Admiral Colomb supposed that Tryon believed he could maneuver his ship independently of the inexorable mathematical principles which governed her course. There is nothing recorded by Admiral Fitzgerald, Tryon’s biographer, that supports this view, but Tryon is described as holding that, though the exact determination of bearings and distances by compass and sextant was in the highest degree important to the beginner, the aim of all fleet exercises was to educate the eye, so that maneuvers could be performed with approximate and sufficient accuracy without the use of the sextant, which in battle or critical emergency would be impossible.
Admiral Colomb said:
I believe simply that Sir George Tryon thought he had much greater power of control over his ship than was really possible, and that, feeling this, he was not particular in any very accurate calculation of distances. Ordinary fleet maneuvers seldom give an officer any knowledge of the actual maneuvering powers of his ship. We become very intimately acquainted with her relative maneuvering powers as regards her immediate neighbors. In designing our systems of tactics, which I had the honor to do in 1865 and onwards for many years, I took a great deal of care to eliminate as far as I could all movements where ships’ maneuvering powers were thrown into opposition to one another as they were on this unhappy occasion.

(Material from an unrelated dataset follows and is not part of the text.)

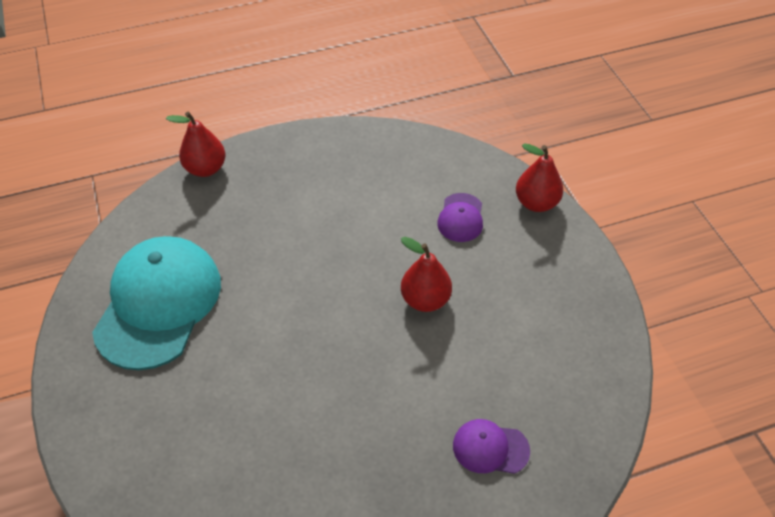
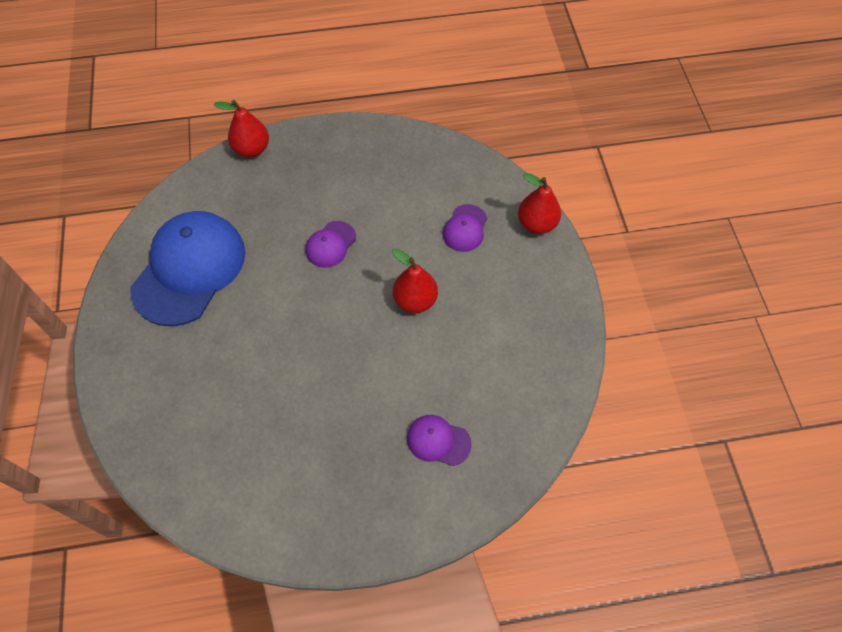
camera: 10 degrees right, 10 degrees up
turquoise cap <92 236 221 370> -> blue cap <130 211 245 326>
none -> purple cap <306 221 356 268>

It had been my duty for weeks to endeavor to induce Sir George Tryon to understand that it was so. I had for months endeavored to persuade Sir Geoffrey Hornby to agree with me in eliminating some of those tactical movements which brought maneuvering powers of ships into opposition, and which were not safe until we knew more exactly and familiarly what they were. In his happy way of meeting persistent advocates of measures he disliked, his joke against me was that I wanted to provide for the duffer captains. I cannot conceive any hypothesis so fair to the memory of Sir George Tryon as this is.
In my own mind I acquit him of all blame, as I only recognize his doing what I should have thought possible, if not likely. He was, in my judgment, the victim of the transition from sail maneuvering to steam maneuvering. His really splendid powers as a seaman of the sailing school misled him in his apprenticeship to the steam school.
Admiral Hornby was certain that, if the whole Navy were polled, they would prefer to stick to one admiral and one order notwithstanding the danger to which the policy of implicit obedience is liable.
The one question left, the real enigma—what was in the Admiral's mind when he gave the fatal signal—must remain unanswered. Did the Admiral, so remarkable for dealing with sudden emergencies with promptness and accuracy, make a huge mistake in mixing up the "diameter" with the "radius" of the "circle" in which the ships turned? Or was a temporary aberration of mind brought on by his illness responsible for the promulgation of the order in its original "6-cable" form after he had admitted "8 cables would be better?"
Thus it was that Admiral Tryon's system of maneuvering without signals; the very virtues of the man; his reputation as a brilliant tactician; his thorough knowledge of detail; and the perfect trust and confidence which he inspired in his subordinates; all contributed to make a certain disaster from one single blunder.
What a tragic end for an able man, standing on the deck of the Victoria saying "It is entirely my fault."